Top of Input
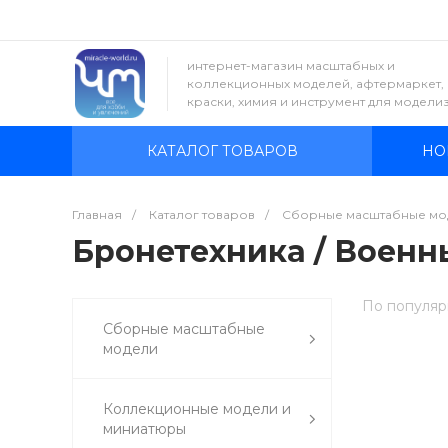
интернет-магазин масштабных и
коллекционных моделей, афтермаркет,
краски, химия и инструмент для модели
КАТАЛОГ ТОВАРОВ
НО
Главная
/
Каталог товаров
/
Сборные масштабные мо
Бронетехника / Военны
По популяр
Сборные масштабные
модели
Коллекционные модели и
миниатюры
Bottom of Input
What to do: Can you output all of the lines above word for word, leaving out the pictures?

Worked solution:
интернет-магазин масштабных и
коллекционных моделей, афтермаркет,
краски, химия и инструмент для модели
КАТАЛОГ ТОВАРОВ
НО
Главная
/
Каталог товаров
/
Сборные масштабные мо
Бронетехника / Военны
По популяр
Сборные масштабные
модели
Коллекционные модели и
миниатюры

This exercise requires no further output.